What is being asked
Extract each line of the material that contains the word "خدمة".

[Input — start]

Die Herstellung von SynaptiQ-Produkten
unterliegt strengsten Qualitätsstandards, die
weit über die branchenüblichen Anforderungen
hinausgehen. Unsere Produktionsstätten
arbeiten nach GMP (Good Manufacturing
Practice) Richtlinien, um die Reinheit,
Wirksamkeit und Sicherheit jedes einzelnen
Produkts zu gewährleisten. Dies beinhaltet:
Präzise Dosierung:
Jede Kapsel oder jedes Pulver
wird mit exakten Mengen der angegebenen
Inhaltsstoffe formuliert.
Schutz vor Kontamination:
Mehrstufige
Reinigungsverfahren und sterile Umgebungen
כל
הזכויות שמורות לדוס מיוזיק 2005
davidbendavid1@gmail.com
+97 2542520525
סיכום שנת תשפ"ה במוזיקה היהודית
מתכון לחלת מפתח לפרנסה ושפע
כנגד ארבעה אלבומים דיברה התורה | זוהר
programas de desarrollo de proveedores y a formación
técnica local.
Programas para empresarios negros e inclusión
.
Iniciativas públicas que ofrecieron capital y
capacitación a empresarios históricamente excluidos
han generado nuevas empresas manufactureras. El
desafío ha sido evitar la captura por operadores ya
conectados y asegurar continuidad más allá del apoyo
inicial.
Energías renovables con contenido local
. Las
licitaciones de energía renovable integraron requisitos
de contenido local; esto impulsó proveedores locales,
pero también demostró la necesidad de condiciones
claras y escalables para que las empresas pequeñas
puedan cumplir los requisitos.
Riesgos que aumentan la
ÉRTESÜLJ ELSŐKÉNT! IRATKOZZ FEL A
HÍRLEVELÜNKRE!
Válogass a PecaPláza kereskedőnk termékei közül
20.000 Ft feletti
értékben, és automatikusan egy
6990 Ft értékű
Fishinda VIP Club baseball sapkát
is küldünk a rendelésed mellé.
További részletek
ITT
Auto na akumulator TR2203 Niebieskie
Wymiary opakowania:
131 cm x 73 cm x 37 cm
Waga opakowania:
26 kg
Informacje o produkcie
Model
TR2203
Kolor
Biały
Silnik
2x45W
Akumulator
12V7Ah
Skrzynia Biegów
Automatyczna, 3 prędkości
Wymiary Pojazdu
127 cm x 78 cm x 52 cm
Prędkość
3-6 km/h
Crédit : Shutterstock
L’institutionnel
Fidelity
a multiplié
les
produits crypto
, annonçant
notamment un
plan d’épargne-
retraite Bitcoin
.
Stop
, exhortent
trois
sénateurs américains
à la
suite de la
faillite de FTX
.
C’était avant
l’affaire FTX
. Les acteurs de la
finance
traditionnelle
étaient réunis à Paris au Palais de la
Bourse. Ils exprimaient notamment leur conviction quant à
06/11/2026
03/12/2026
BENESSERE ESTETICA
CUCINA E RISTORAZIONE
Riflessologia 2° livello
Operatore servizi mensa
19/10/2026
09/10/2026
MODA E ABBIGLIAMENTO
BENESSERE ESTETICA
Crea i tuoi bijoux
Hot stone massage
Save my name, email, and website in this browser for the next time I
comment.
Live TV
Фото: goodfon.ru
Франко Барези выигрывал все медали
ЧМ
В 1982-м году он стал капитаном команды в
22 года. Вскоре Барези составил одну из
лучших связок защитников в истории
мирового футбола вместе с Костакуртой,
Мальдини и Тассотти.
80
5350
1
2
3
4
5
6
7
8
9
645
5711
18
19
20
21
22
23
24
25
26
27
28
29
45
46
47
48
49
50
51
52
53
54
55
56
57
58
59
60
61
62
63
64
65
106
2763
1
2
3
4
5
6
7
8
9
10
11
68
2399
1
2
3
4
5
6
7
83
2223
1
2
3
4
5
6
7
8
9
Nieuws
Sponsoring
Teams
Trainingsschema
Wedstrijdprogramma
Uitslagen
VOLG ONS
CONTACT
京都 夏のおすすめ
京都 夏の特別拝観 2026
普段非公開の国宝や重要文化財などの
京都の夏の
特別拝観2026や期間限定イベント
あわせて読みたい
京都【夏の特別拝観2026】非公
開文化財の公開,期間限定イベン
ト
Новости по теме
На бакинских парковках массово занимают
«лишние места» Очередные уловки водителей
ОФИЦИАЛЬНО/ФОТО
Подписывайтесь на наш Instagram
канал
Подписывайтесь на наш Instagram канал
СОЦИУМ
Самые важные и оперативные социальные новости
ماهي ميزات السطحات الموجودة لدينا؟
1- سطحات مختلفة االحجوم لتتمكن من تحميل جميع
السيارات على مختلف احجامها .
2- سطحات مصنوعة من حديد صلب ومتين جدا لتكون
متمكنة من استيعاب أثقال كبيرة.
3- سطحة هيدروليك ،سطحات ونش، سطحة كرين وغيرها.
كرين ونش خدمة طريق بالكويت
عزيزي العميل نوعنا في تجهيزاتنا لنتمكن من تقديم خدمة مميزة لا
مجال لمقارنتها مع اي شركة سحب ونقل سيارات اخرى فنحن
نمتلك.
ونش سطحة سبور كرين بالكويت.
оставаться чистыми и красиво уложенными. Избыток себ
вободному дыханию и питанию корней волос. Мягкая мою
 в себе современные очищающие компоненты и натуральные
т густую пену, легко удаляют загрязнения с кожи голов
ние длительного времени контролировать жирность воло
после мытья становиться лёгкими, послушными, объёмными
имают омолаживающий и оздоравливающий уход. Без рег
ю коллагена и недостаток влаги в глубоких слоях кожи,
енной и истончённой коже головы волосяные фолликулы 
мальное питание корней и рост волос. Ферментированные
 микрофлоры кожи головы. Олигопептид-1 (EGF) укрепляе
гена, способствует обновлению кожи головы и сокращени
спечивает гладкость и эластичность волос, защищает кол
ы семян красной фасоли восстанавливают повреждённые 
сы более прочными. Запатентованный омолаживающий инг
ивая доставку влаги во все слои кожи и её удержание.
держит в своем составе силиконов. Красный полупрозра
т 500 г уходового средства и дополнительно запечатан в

[Input — finish]

Completed exercise
كرين ونش خدمة طريق بالكويت
عزيزي العميل نوعنا في تجهيزاتنا لنتمكن من تقديم خدمة مميزة لا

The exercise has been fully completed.